Everyone agrees, open comments are the bane of the internet age. The recent case of Rhonda Lee, former TV meteorologist here in my neighborhood, brings up two distinct issues. Should you respond to comments on Facebook? And, yes, you can get fired for violating company policy on social media.
Like any good internet case, this one has plenty of plot turns. I'll take it from my P.O.V.
This morning, I see that KTBS has a lengthy Facebook post that begins:
Typically this station does not comment on personnel matters, but due to the publicity and interest about this issue, the station has included the following statement.
OK, you officially have my interest. Reading on (from the post):
On November 28, 2012, KTBS dismissed two employees for repeated viola
Unfortunately, television personalities have long been subject to harsh criticism and negative viewer comments about their appearance and performance. If harsh viewer comments are posted on the station’s official website, there is a specific procedure to follow.
Ms. Rhonda Lee was let go for repeatedly violating that procedure and after being warned multiple times of the consequences if her behavior continued. Rhonda Lee was not dismissed for her appearance or defending her appearance. She was fired for continuing to violate company procedure.
Attached was an email that had everyone's name blacked out except for Ms. Lee -- including the sender. Highlighed in the email was the statement:
"When you see complaints from viewers, it is best not to respond at all."

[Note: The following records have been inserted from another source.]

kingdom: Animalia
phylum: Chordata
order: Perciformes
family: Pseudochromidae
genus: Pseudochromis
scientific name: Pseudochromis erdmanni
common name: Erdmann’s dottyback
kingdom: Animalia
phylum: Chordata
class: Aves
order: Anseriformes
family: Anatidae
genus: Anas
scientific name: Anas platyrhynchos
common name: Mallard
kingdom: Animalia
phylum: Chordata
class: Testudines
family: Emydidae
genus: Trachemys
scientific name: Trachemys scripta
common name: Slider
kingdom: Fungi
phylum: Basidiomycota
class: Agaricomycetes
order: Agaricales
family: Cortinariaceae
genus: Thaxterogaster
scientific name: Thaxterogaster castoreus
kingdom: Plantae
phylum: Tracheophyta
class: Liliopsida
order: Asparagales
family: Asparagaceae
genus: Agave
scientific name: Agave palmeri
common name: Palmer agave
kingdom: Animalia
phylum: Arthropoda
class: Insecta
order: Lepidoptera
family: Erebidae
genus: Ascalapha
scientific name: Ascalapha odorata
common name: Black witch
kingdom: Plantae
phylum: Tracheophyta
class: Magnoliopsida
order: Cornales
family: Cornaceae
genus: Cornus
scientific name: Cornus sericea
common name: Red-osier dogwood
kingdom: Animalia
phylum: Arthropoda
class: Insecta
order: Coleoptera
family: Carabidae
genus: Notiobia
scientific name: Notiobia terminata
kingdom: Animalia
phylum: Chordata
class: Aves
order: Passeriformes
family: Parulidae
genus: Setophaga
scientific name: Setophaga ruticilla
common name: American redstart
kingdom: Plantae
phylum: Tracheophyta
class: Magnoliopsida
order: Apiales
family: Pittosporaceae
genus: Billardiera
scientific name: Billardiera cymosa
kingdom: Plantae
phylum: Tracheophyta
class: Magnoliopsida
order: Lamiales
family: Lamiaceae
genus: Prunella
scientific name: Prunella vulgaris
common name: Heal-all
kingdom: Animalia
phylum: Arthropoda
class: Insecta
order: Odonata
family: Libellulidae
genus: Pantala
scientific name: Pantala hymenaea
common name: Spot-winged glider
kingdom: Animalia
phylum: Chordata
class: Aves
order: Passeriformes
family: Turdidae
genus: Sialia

This was the basis of Lee's firing, according to the station. I can't say that works, and it sounds like advice from the Age of Cronkite when the mode of communication in the pre-social media days was broadcast -- one to many -- not interactive -- one to one.
Let's accept the premise, however, that the "advice form national experts" is to not reply to comments. One of the viewers hits the nail on the head in comments on the post: "You should have never allowed that negative comment to stay on YOUR page!"
No one believes there is a right to leave derogatory comments online. A well curated page will delete them, and have a clearly stated policy to that effect so no one can then say you squelched free speech. You're free to say what you want on your page, not necessarily on mine.
Here's the bottom line: if a brand decides that not commenting is policy, what happens when the brand decides to comment?
On the one hand, KTBS honors the free exchange of the social media by bringing out its point of view and it has a right to say its piece. But is the station now fired for violating it's own policy -- after all, it has now commented. That was my first thought -- and not lost on the commenting public (and to the tune of 293 likes on that one).
If the goal was to put this to rest, that was a huge miscalculation. I follow the KTBS page and Twitter for news -- I had no clue this was going on until KTBS brought it to my attention. Nor did national outlets, for that matter, like Poynter. After 10 hours, the post is at 83 shares, 93 likes, but the real numbers are inside the comments, where 808 people have responded, and isolated comments have picked up north of 350 likes -- and mostly comments negative toward the station.
At this point, KTBS has to weather the storm and let the public have it's say. To it's credit, it is. Meanwhile, is a question worth asking -- what is the station's curation policy for its page? Why did an inflammatory comment linger?
And whoever drafted that email on the policy -- I can see some level of privacy for not revealing the rest of the news staff names (although, kinda silly since all their names were likely on the station's website and it just looks like you're hiding something) -- why did they feel the need to not stand behind it by blacking out their name? But left their title? So that took five seconds of Google to figure out who wrote it. How would any TV station respond to a government agency that did that?